Basically I have the best parents ever! I got a little early birthday slash graduation present because my old computer crashed..so they helped me to buy a new macbook pro! I just got it today and so I've been playing around with it alot. I still don't know how to use it really ha, it's a little difficult for me, but i'm sure i will get the hang of it in no time. It will be so nice to take to class and keep notes on and such, i'm super excited about it . It has a pretty fun phone booth on it, so im sure i'll get alot of use out of that haha..As you can see from the pic of me!
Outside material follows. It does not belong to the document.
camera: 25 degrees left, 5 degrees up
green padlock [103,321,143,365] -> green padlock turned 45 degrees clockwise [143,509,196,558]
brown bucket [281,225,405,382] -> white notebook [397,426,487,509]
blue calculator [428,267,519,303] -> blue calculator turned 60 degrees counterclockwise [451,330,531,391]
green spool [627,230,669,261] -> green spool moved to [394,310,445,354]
Posted by Ashley at 6:49 PM 5 comments
Monday, January 4, 2010
Back in Cedar
A great psychologist (sorry thats what my major is, so this is what I hear everyday :)) Abraham Maslow said once, "When I am anxious it is because I am living in the future. When I am depressed it is because I am living in the past.The ability to be in the present moment is a major component of mental wellness." I think I have been feeling both the depression and the anxiety lately in my life. Mostly towards the anxiety side. I worry about my future all the time. There are so many unanswered questions I have now. Such as marriage, career, grad school, possibly a mission, even down to where am I going to live this summer? I drive myself crazy thinking about these things, but I need to worry more about what is going on right now in my life so that I can get that complete "mental wellness" I'm so worried about what the next step after Cedar is that I'm not letting myself enjoy the time I have here in Cedar. So for my goal of 2010 and this new (and also last) semester at SUU is to enjoy the time I have here. I'm going to try and not worry about things that are beyond my control at this point.
PS Sorry no pictures in the last two posts, I will try and put up some from over the christmas break soon..but for now i just felt like posting how I've been feeling lately! School just started today and I'm very excited to graduate in May!